1. Принцип деления должен обнимать собою всю сферу делимого, входя в нее как наисущественнейший признак.

2. Все предметы или явления одной группы должны иметь между собою большую степень сходства или сродства, чем с явлениями или с предметами, отнесенными к другой группе.

3. Группы должны быть однородны, то есть степень сродства, соединяющая их членов, должна быть одинакова в одноименных группах.
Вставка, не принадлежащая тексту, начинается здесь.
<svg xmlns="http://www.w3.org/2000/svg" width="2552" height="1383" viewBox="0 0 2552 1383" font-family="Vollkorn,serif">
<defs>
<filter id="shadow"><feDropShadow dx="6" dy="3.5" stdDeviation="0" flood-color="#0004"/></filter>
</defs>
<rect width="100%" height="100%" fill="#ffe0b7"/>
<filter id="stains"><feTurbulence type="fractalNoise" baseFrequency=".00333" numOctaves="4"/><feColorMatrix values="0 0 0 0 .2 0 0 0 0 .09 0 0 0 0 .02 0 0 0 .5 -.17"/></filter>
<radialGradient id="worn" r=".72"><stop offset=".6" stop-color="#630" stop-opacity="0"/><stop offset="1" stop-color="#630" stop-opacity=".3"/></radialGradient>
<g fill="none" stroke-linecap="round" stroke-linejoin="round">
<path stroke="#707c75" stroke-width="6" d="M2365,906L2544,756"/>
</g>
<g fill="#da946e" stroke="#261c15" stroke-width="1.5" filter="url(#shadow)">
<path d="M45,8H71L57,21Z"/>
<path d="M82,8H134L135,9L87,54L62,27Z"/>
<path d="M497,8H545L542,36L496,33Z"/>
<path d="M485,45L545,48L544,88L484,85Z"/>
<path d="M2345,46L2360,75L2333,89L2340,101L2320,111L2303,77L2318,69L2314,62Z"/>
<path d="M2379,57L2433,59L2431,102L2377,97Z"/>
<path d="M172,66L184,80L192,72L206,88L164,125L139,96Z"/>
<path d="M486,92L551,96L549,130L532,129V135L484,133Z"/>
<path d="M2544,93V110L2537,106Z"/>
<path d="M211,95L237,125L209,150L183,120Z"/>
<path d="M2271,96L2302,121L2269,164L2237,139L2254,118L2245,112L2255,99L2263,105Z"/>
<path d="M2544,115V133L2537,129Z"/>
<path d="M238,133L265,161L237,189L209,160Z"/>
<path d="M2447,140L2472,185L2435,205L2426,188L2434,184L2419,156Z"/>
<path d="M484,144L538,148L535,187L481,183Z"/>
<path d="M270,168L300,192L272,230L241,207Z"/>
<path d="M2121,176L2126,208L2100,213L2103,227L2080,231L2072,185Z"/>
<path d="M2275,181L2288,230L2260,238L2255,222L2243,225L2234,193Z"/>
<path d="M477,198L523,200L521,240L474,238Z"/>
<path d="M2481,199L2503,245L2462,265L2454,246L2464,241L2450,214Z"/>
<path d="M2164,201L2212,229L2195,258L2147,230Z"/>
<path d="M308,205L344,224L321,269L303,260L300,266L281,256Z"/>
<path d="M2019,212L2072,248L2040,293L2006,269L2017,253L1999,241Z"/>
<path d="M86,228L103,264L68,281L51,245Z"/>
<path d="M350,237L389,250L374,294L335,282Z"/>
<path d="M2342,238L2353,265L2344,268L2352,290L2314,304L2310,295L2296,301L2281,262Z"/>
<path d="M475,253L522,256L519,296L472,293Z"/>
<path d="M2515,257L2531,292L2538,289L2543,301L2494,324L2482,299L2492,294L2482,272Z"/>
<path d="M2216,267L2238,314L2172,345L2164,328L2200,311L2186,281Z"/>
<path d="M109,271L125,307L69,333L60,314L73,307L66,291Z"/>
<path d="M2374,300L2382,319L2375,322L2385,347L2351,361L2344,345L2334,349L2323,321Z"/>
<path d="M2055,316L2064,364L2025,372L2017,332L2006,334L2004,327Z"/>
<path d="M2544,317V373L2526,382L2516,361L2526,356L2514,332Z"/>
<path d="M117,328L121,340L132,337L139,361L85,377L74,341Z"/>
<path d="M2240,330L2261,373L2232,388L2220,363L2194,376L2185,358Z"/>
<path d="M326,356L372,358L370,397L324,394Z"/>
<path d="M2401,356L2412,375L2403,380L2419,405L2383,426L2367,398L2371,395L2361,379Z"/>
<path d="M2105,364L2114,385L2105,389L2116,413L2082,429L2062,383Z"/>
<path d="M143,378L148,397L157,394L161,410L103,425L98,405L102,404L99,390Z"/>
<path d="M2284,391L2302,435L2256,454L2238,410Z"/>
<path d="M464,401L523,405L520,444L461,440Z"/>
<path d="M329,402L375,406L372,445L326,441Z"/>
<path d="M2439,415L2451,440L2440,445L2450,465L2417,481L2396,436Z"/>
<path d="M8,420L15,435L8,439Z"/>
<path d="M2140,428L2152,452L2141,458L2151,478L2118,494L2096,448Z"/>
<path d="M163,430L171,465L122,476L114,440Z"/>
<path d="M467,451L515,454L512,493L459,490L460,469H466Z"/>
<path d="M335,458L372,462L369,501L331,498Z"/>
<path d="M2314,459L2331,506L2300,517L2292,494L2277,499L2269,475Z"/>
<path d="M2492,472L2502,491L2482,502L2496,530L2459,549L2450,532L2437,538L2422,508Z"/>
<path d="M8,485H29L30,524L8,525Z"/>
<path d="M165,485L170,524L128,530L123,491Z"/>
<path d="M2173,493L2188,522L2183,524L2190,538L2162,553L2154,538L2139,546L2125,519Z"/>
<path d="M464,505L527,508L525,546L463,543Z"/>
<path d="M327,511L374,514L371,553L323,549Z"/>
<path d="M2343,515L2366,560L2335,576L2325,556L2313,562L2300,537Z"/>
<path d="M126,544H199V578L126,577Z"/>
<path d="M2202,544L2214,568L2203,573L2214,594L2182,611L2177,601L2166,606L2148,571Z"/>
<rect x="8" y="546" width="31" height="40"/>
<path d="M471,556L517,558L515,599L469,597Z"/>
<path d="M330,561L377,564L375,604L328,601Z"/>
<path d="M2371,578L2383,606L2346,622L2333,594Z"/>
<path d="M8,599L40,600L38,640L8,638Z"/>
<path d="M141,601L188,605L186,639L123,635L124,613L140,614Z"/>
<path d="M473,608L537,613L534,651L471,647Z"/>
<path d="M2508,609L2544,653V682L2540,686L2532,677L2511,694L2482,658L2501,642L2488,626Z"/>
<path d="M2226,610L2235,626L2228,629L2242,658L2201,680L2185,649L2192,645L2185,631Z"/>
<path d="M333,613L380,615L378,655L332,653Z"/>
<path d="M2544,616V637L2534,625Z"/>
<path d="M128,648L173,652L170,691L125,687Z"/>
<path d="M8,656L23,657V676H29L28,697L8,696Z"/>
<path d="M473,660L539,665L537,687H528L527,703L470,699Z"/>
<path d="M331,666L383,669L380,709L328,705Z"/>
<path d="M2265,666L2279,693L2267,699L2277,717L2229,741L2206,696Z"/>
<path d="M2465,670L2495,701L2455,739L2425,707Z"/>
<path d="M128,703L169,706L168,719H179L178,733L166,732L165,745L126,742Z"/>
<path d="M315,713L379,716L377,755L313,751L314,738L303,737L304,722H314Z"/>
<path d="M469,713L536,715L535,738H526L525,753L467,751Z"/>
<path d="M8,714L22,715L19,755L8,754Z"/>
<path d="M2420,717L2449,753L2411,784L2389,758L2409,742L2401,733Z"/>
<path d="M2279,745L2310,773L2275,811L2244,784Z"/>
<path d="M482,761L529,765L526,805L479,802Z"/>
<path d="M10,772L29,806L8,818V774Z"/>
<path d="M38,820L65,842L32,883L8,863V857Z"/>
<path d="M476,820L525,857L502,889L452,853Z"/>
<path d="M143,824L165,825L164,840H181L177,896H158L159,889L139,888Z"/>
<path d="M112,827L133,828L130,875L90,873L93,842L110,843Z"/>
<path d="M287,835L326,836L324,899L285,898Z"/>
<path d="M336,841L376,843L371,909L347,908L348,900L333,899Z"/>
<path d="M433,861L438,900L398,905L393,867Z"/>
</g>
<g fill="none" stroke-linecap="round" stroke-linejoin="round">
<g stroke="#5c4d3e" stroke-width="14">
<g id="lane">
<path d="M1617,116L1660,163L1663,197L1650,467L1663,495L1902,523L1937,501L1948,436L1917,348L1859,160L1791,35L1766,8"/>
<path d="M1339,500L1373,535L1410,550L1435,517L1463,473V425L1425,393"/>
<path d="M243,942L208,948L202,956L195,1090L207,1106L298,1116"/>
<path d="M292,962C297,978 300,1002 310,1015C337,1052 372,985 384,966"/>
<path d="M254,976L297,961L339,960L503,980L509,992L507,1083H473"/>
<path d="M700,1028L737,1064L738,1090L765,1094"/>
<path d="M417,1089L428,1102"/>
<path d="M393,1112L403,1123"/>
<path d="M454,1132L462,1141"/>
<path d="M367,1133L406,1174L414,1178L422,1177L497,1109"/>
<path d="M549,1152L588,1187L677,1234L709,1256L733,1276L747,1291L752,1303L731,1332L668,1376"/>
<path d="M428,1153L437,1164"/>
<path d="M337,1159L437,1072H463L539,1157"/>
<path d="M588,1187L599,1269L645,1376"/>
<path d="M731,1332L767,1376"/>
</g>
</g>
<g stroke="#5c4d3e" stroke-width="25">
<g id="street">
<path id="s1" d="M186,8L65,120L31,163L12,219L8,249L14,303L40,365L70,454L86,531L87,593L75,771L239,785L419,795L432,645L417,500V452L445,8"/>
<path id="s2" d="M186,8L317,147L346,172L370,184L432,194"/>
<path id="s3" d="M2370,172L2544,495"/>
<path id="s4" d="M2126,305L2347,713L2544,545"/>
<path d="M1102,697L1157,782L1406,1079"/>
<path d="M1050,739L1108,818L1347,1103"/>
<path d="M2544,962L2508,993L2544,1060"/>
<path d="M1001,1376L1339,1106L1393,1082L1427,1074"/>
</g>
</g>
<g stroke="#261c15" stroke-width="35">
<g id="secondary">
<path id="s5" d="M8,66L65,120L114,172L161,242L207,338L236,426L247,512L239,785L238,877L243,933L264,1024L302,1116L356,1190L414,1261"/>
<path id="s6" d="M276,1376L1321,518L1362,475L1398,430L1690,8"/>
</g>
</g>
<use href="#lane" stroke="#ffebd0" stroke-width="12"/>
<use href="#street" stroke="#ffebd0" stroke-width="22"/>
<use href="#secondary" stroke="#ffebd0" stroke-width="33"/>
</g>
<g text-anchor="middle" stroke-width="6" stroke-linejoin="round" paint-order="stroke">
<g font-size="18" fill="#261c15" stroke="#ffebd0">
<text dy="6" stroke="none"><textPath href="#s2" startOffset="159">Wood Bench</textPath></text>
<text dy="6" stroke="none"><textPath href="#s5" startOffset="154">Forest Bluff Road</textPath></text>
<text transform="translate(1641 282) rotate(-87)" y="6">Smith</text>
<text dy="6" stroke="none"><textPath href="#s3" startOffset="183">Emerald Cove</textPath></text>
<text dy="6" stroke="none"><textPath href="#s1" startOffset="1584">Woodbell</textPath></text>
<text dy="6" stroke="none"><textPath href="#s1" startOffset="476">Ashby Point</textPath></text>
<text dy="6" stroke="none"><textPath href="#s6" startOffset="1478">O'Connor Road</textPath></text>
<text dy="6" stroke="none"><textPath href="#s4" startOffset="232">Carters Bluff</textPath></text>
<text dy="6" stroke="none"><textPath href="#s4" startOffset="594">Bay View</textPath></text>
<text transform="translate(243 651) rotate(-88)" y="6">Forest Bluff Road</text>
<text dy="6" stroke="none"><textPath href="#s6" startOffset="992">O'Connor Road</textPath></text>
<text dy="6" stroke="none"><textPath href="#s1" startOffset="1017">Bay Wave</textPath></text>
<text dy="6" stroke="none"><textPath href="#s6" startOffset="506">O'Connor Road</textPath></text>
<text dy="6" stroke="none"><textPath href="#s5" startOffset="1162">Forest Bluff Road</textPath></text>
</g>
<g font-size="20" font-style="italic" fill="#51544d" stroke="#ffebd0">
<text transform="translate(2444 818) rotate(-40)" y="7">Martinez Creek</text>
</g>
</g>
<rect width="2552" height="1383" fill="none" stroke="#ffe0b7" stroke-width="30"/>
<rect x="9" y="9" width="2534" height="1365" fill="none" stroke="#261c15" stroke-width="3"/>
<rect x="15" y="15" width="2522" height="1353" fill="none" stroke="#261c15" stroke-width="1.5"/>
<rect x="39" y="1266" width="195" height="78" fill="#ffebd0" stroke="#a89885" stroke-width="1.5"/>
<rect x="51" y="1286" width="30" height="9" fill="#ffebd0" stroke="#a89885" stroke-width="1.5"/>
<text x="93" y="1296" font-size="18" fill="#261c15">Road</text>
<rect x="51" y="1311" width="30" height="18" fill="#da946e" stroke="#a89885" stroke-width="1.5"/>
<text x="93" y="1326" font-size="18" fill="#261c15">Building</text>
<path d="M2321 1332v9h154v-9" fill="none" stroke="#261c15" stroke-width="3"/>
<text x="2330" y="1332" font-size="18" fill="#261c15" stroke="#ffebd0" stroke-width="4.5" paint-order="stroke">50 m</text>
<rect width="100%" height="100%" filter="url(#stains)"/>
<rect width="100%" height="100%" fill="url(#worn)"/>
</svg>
Два последних требования сами по себе ясны. но первое нуждается, может быть, в некотором разъяснении. Если принять за принцип деления любой первый попавшийся на глаза признак и, охарактеризовав им одну группу, Характеризовать все остальные отсутствием этого признака, то при такой методе каждый признак может быть, конечно, назван принципом, обнимающим всю сферу деления. Но такой отрицательной характеристики ни естественная система, ни даже простой здравый смысл не допускают. Например, можно разделить животных на имеющих четыре ноги и не имеющих четырех ног. Первая группа четвероногих еще годилась бы кое-как, но вторая включала бы человека и петуха, у которых по две ноги, жука, у которого их шесть, рака, у которого их десять, и устрицу, у которой ни одной нет, в одну категорию существ. В таком смехотворном делении были бы две ошибки: первая, что принципом деления принят признак не довольно существенный, а вторая, что одна из групп не охарактеризована ничем положительным, – что у нее ничего нет общего, кроме известного недостатка. Одной этой второй ошибки достаточно, чтобы сделать систему негодной. Так, например, имение внутреннего скелета – признак весьма существенный и определяет собою весьма естественную группу животного царства; но все животные, не имеющие скелета, столь разнородны, что отсутствие у них скелета не дает никакого права составлять из них одну самостоятельную группу в противоположность первой. Так же и в растительном царстве группа тайнобрачных, характеризуемая только отрицательным признаком неимения настоящего цветка, соединяет в себе и мясистый гриб, и развесистый папоротник, и нежный мох – растения совершенно разнородные и по наружному виду, и по внутреннему строению, и потому в здравой классификации эта группа не может быть допускаема. Ни скелет в животных, ни цветок в растениях, как они ни важны и ни существенны, не могут, однако же, считаться обнимающими собою всю сферу делимого – на основании их присутствия или отсутствия – животного и растительного царства.